On 21st December, 2001, US President Bill Clinton signed the Commodity Futures Modernization Act of 2000, following the advice of his Secretary of the Treasury Robert Ruby, a former top manager at Goldman Sachs.
This threw the doors wide open for financial investors to speculate with commodities at will.
This offset the regulations introduced by President Roosevelt in 1936, which included limitations on the position size of an individual trader that put a stop to pure speculation.In an interview, Bill Clinton later referred to this decision as one of his biggest mistakes during his term.

The FAO (Food and Agriculture Organization of the United Nations) concluded in an extensive study that there were 75 million more hungry people as a result of the first sharp rise in prices of corn, wheat, soya and rice in 2007-2008.
This included about 41 million people in the Pacific and Asian region and another 24 million in Sub-Sahara Africa. A second, even greater wave of price increases took place between 2010-2012.

Staple foods were no longer affordable anymore for the families affected, as a result of the increase in prices. The resulting budget relocation affected expenditure on education, accommodation, mobility and so on.
Taking a closer look, it is no coincidence that the Arab Spring in 2010-2011 came at the same time as this speculation on the international commodity markets.
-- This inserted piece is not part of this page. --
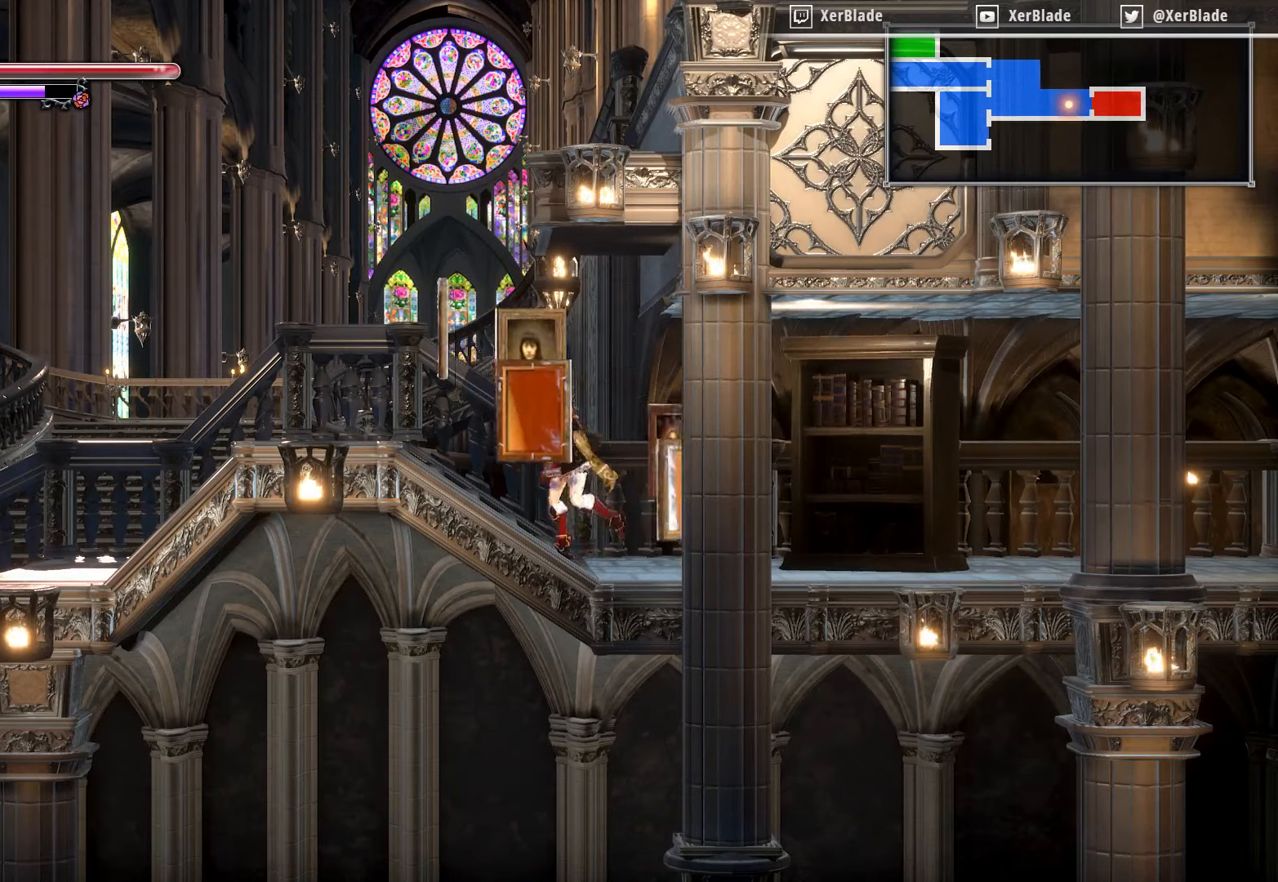
{"buttons": ["DPAD_RIGHT"], "right_stick": "center", "events": [[100, "DPAD_RIGHT", "down"]]}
It must be said that food speculation is undoubtedly the single biggest cause of inflation, even though other causes are also responsible for increases in prices, such as growth in the world population, changing diets in some emerging countries, and excessive production of organic fuel etc.

The investment in commodity securities reached about 10 billion dollars by the end of the 1990s. In 2011, the total had already reached 450 billion dollars. Thus, the volume of derivatives traded on the stock exchange was 20 to 30 times higher than actual physical production levels. As a result, the leverage effect applied by speculation with commodities has risen dramatically.

A global survey carried out among 180 professional stock brokers in spring 2014 found that 75% of those surveyed saw a direct connection between futures speculation with agricultural commodities and the actual street prices of these resources.
Curiously enough, economists have led a wide-ranging theoretical debate on the repercussions of such speculation on the pricing of these goods. However, they all know that introducing a financial transaction tax would reduce the attractiveness of market transactions for foods drastically.

What would be even more important is to completely ban financial speculation with agricultural products using global regulations.